コマンドの解説は前項でご紹介したものを、ほぼそのまま使っていますが、一部違うものも追加してみました。

オプション 説明
-an 音声を無効にする
-y 確認なしに出力ファイルを上書きする

上記のようなオプションを指定すると音声をカットしたり、上書きをスムーズに行うことができます。

フレームレートを補間する

ffmpegでは、動画ファイルのフレームレートを変更したり、30fpsから60fpsにするなどのフレームレートを増やす事ができます。詳しい解説は別の記事で行っていますので、そちらをご覧ください。

動画を90度回転させる

ffmpegでは動画を90度や180度など、任意の方向へ回転させる事ができます。詳しい解説は別の記事で行っていますので、そちらをご覧ください。

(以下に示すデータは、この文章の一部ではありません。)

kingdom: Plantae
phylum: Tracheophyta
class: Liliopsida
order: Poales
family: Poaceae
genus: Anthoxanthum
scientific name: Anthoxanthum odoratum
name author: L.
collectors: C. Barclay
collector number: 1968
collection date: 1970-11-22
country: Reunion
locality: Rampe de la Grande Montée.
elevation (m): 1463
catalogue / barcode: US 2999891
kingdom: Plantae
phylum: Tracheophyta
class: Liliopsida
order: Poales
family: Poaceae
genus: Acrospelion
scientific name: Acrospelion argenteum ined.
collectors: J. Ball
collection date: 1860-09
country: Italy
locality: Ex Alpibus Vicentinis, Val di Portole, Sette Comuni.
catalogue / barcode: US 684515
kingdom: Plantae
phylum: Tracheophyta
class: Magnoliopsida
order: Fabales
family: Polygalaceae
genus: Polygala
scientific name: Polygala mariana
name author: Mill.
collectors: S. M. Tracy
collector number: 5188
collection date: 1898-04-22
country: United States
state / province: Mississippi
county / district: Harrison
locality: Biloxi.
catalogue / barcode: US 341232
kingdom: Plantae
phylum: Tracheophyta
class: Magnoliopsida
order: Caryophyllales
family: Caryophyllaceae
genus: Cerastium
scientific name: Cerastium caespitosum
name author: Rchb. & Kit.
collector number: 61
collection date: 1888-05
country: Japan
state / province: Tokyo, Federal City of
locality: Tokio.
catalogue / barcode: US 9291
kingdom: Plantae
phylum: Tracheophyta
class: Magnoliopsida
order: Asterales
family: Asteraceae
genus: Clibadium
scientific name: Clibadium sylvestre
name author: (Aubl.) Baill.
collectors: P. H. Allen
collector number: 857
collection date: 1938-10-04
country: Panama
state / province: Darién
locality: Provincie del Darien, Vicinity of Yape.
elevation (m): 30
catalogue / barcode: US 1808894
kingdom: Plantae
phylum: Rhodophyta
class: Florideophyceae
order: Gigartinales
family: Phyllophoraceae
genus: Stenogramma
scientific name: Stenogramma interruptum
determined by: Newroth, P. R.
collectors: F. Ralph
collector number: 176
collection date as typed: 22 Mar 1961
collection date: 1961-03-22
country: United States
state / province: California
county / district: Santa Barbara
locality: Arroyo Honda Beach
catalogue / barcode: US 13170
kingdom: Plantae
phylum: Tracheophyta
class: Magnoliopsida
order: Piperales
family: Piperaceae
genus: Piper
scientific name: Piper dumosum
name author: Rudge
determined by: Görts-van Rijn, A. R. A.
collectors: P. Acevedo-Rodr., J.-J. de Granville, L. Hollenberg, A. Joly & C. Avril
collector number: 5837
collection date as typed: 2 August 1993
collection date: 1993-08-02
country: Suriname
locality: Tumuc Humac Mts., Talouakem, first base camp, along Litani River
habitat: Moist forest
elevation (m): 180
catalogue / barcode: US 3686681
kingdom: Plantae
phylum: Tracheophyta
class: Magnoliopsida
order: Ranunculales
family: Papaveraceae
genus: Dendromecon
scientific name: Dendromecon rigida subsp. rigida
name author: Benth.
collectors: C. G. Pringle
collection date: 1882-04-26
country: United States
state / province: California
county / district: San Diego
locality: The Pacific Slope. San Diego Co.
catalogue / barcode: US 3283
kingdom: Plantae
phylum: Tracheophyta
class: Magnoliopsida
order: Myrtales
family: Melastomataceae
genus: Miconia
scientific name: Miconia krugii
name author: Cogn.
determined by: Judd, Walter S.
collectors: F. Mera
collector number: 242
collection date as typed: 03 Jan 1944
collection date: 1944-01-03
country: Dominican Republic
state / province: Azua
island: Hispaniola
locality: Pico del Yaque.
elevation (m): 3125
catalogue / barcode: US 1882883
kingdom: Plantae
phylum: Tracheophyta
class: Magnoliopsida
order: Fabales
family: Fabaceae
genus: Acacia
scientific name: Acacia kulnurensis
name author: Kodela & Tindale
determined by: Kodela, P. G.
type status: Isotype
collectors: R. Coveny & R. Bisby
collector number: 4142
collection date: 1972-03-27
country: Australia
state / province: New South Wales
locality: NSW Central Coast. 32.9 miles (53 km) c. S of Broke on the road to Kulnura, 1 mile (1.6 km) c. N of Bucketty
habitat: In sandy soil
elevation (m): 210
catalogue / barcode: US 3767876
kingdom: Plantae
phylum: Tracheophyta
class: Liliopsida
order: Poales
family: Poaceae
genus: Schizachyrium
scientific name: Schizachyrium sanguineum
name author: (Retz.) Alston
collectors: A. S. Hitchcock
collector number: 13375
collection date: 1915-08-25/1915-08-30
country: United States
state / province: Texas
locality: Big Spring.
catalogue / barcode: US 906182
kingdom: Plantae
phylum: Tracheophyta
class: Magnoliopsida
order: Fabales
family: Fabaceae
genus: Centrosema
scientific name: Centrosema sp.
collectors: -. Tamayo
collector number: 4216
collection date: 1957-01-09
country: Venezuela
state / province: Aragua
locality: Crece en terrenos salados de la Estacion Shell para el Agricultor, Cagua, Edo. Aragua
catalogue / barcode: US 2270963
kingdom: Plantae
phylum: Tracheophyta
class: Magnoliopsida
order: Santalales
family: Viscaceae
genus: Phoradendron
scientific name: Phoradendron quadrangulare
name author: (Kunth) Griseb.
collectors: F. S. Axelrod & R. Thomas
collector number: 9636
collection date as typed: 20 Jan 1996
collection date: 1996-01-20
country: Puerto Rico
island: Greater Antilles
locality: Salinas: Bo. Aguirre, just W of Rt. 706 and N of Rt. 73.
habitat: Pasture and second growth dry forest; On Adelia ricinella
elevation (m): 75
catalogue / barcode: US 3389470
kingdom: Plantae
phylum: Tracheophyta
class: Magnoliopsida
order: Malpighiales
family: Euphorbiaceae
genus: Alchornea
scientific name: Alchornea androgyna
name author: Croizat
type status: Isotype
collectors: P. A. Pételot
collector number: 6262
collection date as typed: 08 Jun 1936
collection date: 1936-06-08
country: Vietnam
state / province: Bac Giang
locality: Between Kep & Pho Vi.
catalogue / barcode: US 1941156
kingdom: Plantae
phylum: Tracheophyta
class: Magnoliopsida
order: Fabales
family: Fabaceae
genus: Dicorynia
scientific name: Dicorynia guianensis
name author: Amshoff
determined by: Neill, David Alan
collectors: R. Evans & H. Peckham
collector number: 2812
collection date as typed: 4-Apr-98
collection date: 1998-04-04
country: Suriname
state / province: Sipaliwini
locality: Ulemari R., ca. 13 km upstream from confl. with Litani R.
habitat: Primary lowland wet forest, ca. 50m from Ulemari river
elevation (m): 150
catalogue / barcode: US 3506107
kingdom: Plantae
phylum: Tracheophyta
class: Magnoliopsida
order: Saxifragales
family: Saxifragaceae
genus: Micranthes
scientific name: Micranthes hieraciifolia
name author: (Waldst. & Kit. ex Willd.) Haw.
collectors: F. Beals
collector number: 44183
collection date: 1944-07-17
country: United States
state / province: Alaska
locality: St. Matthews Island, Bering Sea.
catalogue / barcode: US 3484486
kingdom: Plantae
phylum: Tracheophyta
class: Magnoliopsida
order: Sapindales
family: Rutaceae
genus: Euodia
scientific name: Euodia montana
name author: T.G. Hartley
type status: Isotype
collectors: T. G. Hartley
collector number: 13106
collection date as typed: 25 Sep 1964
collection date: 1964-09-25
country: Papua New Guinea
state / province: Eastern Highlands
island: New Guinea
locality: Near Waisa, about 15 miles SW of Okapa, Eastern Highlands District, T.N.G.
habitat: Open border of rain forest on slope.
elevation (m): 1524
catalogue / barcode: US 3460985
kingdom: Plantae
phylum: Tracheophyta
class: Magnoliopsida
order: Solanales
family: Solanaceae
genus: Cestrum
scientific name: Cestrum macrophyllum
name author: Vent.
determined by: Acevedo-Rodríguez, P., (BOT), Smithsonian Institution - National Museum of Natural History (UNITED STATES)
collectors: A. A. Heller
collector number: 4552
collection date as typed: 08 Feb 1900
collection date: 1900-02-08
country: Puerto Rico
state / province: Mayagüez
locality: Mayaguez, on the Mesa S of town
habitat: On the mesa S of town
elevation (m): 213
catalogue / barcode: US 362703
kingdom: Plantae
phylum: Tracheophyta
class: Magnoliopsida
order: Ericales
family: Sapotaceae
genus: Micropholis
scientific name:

今回はffmpegで以下のような処理を備忘録としてまとめてみました。

  • 動画ファイルの切り取り(カット)
  • 幅や高さの変換(リサイズ)
  • 動画を静止画に切り出す処理
  • フレーム補間する

ffmpegはコマンドラインで使用することができる動画処理関連のフリーのプログラムですが、できる事が多岐に渡ります。今回は個人的によく使う機能だけをまとめてみました。

同様の処理について動画変換されたい方の参考になりましたら幸いです。